# TASK REQUIREMENTS:
Please repeat the records beneath this task exactly as they appear, but skip the images.
═════ RECORD EXCERPTS ═════
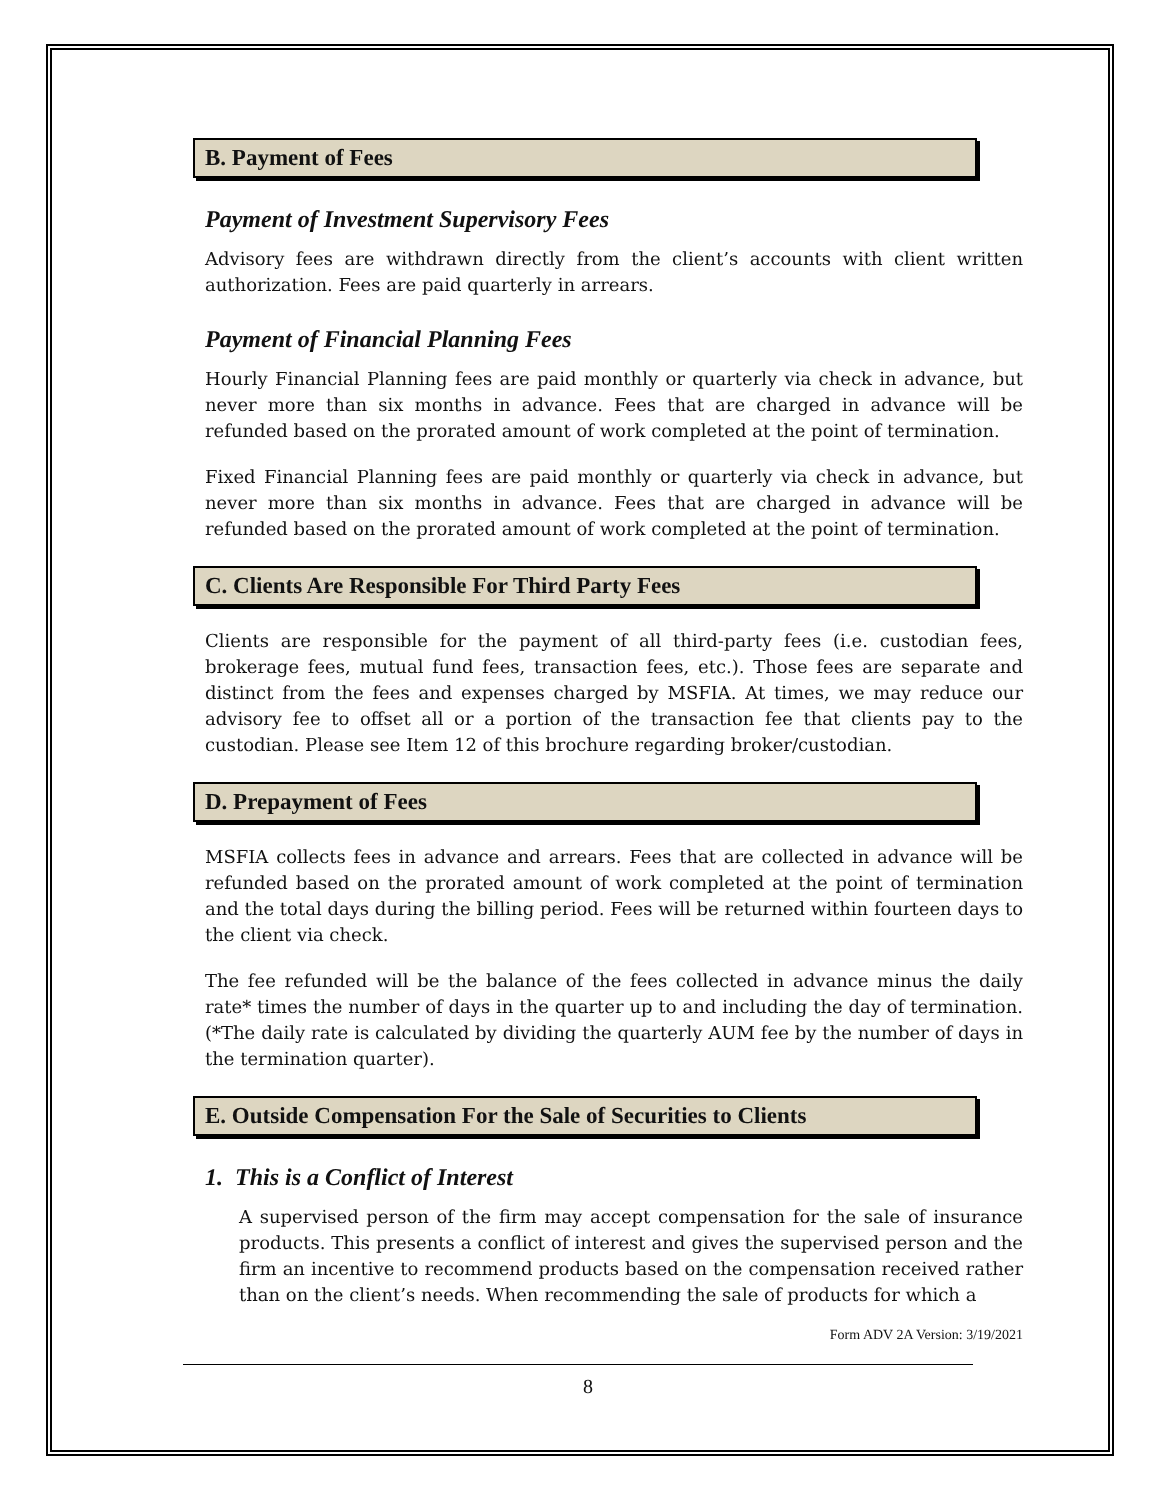B. Payment of Fees
Payment of Investment Supervisory Fees
Advisory fees are withdrawn directly from the client’s accounts with client written authorization. Fees are paid quarterly in arrears.
Payment of Financial Planning Fees
Hourly Financial Planning fees are paid monthly or quarterly via check in advance, but never more than six months in advance. Fees that are charged in advance will be refunded based on the prorated amount of work completed at the point of termination.
Fixed Financial Planning fees are paid monthly or quarterly via check in advance, but never more than six months in advance. Fees that are charged in advance will be refunded based on the prorated amount of work completed at the point of termination.
C. Clients Are Responsible For Third Party Fees
Clients are responsible for the payment of all third-party fees (i.e. custodian fees, brokerage fees, mutual fund fees, transaction fees, etc.). Those fees are separate and distinct from the fees and expenses charged by MSFIA. At times, we may reduce our advisory fee to offset all or a portion of the transaction fee that clients pay to the custodian. Please see Item 12 of this brochure regarding broker/custodian.
D. Prepayment of Fees
MSFIA collects fees in advance and arrears. Fees that are collected in advance will be refunded based on the prorated amount of work completed at the point of termination and the total days during the billing period. Fees will be returned within fourteen days to the client via check.
The fee refunded will be the balance of the fees collected in advance minus the daily rate* times the number of days in the quarter up to and including the day of termination. (*The daily rate is calculated by dividing the quarterly AUM fee by the number of days in the termination quarter).
E. Outside Compensation For the Sale of Securities to Clients
1. This is a Conflict of Interest
A supervised person of the firm may accept compensation for the sale of insurance products. This presents a conflict of interest and gives the supervised person and the firm an incentive to recommend products based on the compensation received rather than on the client’s needs. When recommending the sale of products for which a
Form ADV 2A Version: 3/19/2021
8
═════
# ANSWER SPACE:
B. Payment of Fees
Payment of Investment Supervisory Fees
Advisory fees are withdrawn directly from the client’s accounts with client written authorization. Fees are paid quarterly in arrears.
Payment of Financial Planning Fees
Hourly Financial Planning fees are paid monthly or quarterly via check in advance, but never more than six months in advance. Fees that are charged in advance will be refunded based on the prorated amount of work completed at the point of termination.
Fixed Financial Planning fees are paid monthly or quarterly via check in advance, but never more than six months in advance. Fees that are charged in advance will be refunded based on the prorated amount of work completed at the point of termination.
C. Clients Are Responsible For Third Party Fees
Clients are responsible for the payment of all third-party fees (i.e. custodian fees, brokerage fees, mutual fund fees, transaction fees, etc.). Those fees are separate and distinct from the fees and expenses charged by MSFIA. At times, we may reduce our advisory fee to offset all or a portion of the transaction fee that clients pay to the custodian. Please see Item 12 of this brochure regarding broker/custodian.
D. Prepayment of Fees
MSFIA collects fees in advance and arrears. Fees that are collected in advance will be refunded based on the prorated amount of work completed at the point of termination and the total days during the billing period. Fees will be returned within fourteen days to the client via check.
The fee refunded will be the balance of the fees collected in advance minus the daily rate* times the number of days in the quarter up to and including the day of termination. (*The daily rate is calculated by dividing the quarterly AUM fee by the number of days in the termination quarter).
E. Outside Compensation For the Sale of Securities to Clients
1. This is a Conflict of Interest
A supervised person of the firm may accept compensation for the sale of insurance products. This presents a conflict of interest and gives the supervised person and the firm an incentive to recommend products based on the compensation received rather than on the client’s needs. When recommending the sale of products for which a
Form ADV 2A Version: 3/19/2021
8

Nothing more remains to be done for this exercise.